== Work task ==
Within these entries, which lines include the string "phần"? Copy each one.

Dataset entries
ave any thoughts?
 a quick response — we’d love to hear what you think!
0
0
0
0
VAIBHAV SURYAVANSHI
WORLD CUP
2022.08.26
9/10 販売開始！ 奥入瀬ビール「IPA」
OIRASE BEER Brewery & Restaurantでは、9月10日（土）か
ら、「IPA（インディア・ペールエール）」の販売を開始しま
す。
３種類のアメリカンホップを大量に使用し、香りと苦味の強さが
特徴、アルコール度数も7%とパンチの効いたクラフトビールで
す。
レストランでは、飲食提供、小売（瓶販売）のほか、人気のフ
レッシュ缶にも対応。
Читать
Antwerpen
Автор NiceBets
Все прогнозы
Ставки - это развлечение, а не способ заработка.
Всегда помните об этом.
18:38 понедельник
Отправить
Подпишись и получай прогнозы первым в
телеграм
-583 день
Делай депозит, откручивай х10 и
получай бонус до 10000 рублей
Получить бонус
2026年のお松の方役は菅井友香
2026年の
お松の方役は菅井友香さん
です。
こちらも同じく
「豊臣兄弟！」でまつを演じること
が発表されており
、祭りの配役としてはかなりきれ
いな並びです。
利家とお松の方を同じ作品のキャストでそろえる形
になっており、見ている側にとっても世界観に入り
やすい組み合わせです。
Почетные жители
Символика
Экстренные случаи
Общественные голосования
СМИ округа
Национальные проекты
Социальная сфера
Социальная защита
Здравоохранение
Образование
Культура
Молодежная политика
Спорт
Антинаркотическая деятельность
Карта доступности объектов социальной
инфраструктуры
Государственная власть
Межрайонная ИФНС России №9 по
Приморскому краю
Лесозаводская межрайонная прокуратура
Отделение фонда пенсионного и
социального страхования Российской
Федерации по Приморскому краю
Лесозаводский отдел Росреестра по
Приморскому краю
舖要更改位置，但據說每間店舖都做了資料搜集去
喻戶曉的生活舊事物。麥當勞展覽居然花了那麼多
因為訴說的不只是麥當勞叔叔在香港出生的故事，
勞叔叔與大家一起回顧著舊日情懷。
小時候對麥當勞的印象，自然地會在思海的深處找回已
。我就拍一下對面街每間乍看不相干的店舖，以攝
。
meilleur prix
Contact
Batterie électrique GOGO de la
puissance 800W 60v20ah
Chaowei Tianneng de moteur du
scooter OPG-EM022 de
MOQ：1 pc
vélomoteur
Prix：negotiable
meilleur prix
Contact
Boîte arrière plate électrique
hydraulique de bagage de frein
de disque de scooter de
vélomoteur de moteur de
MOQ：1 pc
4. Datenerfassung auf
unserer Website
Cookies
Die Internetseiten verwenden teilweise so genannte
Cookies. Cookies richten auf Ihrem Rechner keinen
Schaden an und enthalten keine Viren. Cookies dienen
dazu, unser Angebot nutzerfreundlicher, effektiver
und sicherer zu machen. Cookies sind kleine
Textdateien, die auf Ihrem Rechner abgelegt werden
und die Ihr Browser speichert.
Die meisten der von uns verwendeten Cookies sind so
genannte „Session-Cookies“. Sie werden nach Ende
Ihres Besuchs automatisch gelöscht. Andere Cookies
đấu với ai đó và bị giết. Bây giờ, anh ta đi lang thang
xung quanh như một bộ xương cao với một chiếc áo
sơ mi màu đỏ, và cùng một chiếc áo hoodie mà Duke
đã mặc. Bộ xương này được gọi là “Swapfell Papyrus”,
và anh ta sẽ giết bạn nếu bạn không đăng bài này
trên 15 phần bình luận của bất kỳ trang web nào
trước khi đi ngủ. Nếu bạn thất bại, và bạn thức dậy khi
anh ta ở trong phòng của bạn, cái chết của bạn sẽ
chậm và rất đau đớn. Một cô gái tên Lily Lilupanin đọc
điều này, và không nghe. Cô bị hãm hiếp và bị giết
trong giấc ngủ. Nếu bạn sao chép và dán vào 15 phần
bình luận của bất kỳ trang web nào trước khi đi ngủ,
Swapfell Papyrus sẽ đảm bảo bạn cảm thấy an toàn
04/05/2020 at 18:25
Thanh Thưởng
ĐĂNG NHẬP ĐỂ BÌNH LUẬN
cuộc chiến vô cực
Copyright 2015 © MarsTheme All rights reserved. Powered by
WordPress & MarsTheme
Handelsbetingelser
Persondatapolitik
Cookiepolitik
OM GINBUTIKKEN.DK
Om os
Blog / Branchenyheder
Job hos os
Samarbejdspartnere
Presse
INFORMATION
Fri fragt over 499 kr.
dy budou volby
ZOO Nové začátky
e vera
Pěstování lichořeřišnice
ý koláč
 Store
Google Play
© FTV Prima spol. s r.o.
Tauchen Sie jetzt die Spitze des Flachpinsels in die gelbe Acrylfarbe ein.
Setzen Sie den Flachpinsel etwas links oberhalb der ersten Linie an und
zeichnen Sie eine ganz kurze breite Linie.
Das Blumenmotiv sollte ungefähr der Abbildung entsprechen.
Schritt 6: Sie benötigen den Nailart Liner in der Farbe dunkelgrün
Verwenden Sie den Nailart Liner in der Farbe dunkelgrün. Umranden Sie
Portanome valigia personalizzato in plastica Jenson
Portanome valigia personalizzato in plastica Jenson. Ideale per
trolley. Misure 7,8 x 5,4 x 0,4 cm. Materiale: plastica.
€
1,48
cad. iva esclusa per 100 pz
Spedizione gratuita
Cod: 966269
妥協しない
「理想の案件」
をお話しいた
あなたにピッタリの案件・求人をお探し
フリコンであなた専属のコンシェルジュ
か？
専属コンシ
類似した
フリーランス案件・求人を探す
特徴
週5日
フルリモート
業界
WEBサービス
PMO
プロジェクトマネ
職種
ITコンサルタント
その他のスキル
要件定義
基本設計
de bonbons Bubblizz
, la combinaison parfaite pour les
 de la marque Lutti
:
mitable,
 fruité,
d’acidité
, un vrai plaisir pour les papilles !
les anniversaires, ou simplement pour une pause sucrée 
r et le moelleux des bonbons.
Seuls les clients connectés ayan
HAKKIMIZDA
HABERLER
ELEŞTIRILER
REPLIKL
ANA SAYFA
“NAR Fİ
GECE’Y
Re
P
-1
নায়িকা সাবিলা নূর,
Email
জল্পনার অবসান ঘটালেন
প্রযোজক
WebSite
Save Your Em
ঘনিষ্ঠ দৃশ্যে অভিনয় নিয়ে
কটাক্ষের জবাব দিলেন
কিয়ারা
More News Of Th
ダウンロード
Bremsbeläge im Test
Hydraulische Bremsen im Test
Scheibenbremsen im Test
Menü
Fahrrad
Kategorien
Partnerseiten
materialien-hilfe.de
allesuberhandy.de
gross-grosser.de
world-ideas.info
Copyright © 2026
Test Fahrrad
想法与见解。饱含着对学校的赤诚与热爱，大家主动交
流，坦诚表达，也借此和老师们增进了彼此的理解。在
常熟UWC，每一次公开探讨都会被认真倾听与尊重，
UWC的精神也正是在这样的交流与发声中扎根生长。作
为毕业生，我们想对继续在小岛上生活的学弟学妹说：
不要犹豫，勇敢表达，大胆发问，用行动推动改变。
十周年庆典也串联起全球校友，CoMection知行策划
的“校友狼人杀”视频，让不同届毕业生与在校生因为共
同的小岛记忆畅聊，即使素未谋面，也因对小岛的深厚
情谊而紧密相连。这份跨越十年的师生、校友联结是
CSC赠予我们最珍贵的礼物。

== Solution below ==
trên 15 phần bình luận của bất kỳ trang web nào
trong giấc ngủ. Nếu bạn sao chép và dán vào 15 phần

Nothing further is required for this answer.